The Sentence Sleuth: In Search of Lost Readers

Keep your readers with sentences that are the perfect length.

My dad has a memorable poster in his bathroom: a diagram of a ridiculously long sentence by Marcel Proust. It’s from his masterpiece, À la recherche du temps perdu (Remembrance of Things Past, or In Search of Lost Time), and it starts thus: “Their honor precarious, their liberty provisional, lasting only until the discovery of their crime; their position unstable … .” I’ve examined it numerous times over the last two decades, but I’ve yet to finish wading through all 958 words. At 150 words longer than this entire column, the sentence is just unreadable. Believe me, I’ve tried to stick with it until the end, but it’s impossible.

I have to applaud Proust for being able to keep everything straight in that sentence—because he sure used a lot of semicolons, commas, clauses and other tricks to lengthen it. I suppose French literary geniuses didn’t take advantage of copy editors back then. Well, I’m going to suck it up and be the first to trim that monstrous sentence: “Their honor precarious, their sentence too long.” Oh no! Now my honor is precarious. My crime has been discovered: Those seven words are an incomplete sentence, also known as a sentence fragment.

Hey, do you think Proust ever wrote one of those? Nah. Bet not.

All of this Proust talk is making me hungry for a madeleine, a small shell-shaped cake that starred in À la recherche du temps perdu. I think we should go “à la recherche du” (in search of) the perfect length for a sentence. The long and the short of it is this: If you stuff in too many things, you’ve got an overly long sentence; if you leave out a subject, verb and/or object, you’re stuck with a fragment.

Proust’s enormous sentence is an anomaly, but long sentences certainly haven’t disappeared. These days, plenty of meandering sentences roam through manuscripts. These behemoths suffer from too many “which,” “that” and “who” clauses; an overabundance of commas and semicolons; at least a few cases of “and” or “but”; and several sets of em dashes. When your readers try to wade through such a sentence, they become lost amidst clauses and commas, and they give up before the sentence is done.

Your readers are following a path you’ve laid out for them. Don’t try to be a turbo tour guide and make readers traipse along too many side streets. They’ll become exhausted and collapse. On the other hand, you don’t want to whisk readers along with too many incomplete sentences. They’ll feel as if they’ve missed something. Fragments call attention to themselves; if you overdo them, you’ll annoy your readers.

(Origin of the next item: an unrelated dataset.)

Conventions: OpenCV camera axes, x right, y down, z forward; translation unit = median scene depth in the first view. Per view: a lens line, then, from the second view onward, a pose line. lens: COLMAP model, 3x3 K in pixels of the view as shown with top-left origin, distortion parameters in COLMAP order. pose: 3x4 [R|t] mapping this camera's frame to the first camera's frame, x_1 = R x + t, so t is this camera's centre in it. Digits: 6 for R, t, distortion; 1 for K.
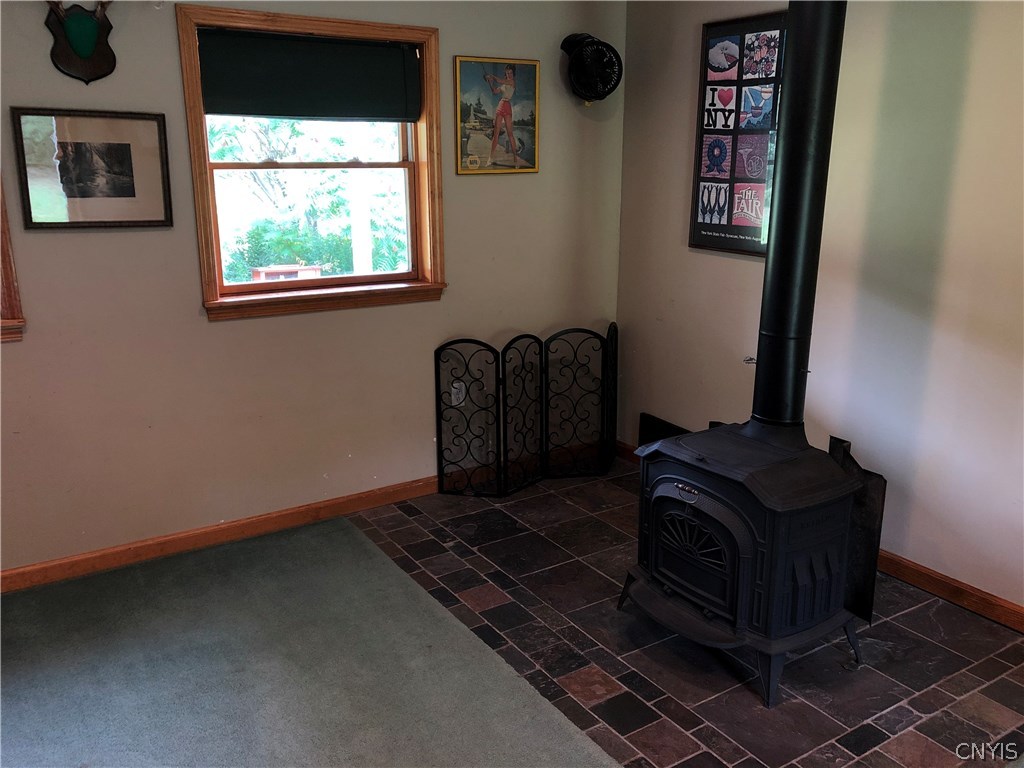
lens RADIAL K [[852.6, 0, 513.4], [0, 852.6, 380.0], [0, 0, 1]] dist [0.035102, -0.012849]
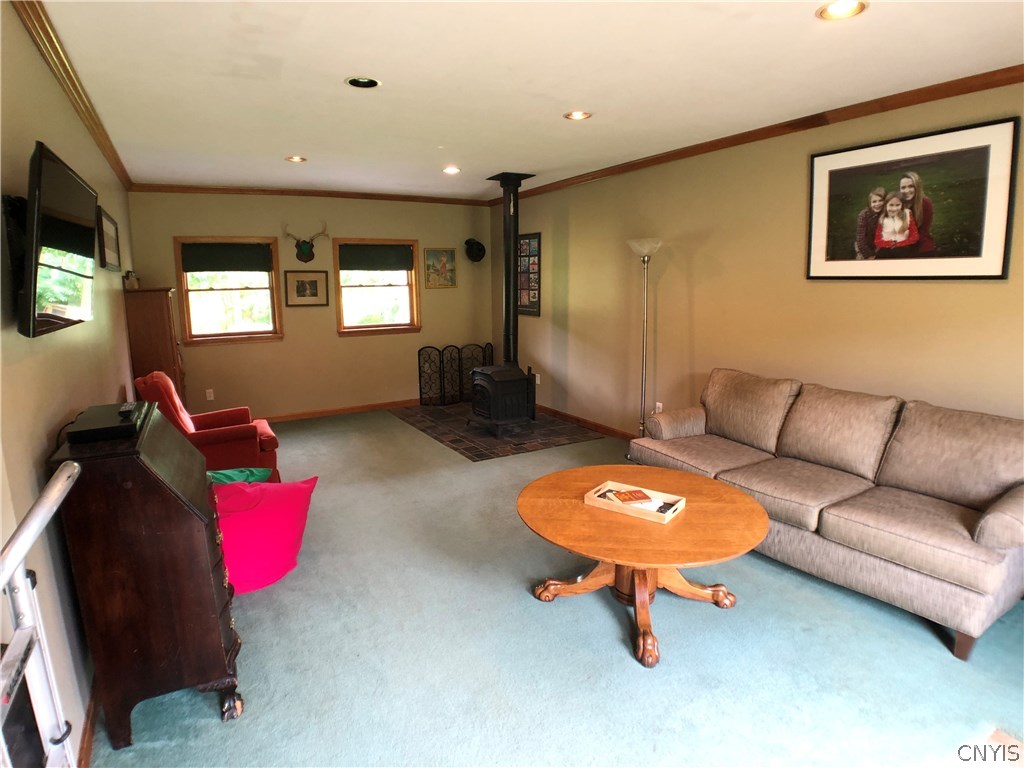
lens RADIAL K [[554.0, 0, 505.7], [0, 554.0, 383.7], [0, 0, 1]] dist [-0.078739, 0.008686]
pose [[0.999015, -0.002709, -0.044289, 0.282635], [-0.000676, 0.997090, -0.076231, 0.216538], [0.044367, 0.076186, 0.996106, -0.794440]]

Your tour group doesn’t like feeling fatigued and frustrated, so you must morph into a better tour guide. Plan your excursion carefully and plot out a manageable route. Your trip’s core should consist mostly of medium-sized sentences. Budget for a few windy detours that point out fascinating facts, and make a couple quick stops in the sentence fragment department to keep participants alert. Whatever you do, don’t fall into a monotonous medium-sized rhythm that anesthetizes your tour group.

“Medium-sized” means minuscule by Proust’s standards. Most sentences should contain no more than 40 words. Your readers don’t have a very long attention span. Back in Proust’s day, e-mail and TV didn’t exist to distract the public, so I guess readers were a hardier bunch. They probably perambulated around town a bit more, too.

I hope you’ve resolved to tame your inner Proust. It’s actually quite easy to spot long sentences (and fragments). Even Microsoft Word’s grammar checker notices them and places a squiggly line under both kinds of imperfect sentences. The program isn’t very helpful, though; it says, “Long Sentence (no suggestions)” or “Fragment (no suggestions).”

Well, I have a couple of suggestions. First, if the grammar checker has filled your screen with squiggly lines, your sentences are too long. Pay attention to the computer. It won’t fix your long sentences but it will help you identify them. Second, if you read your sentence but can’t remember the beginning, the sentence is too long. Have a madeleine while you rest and refresh your memory. After your tummy is full, you can chop up your sentence into manageable bits.

The best way to cut down a super-long sentence is to figure out your main points. (You’ve probably crammed two or three main points into your long sentence.) Once you remember what they are, highlight each one with its own medium-sized sentence. Then deal with your leftover crumbs. Once you’ve allotted everything to its proper location on your tour, make sure everything fits together seamlessly. Then you can rest. Your feet are probably pretty tired.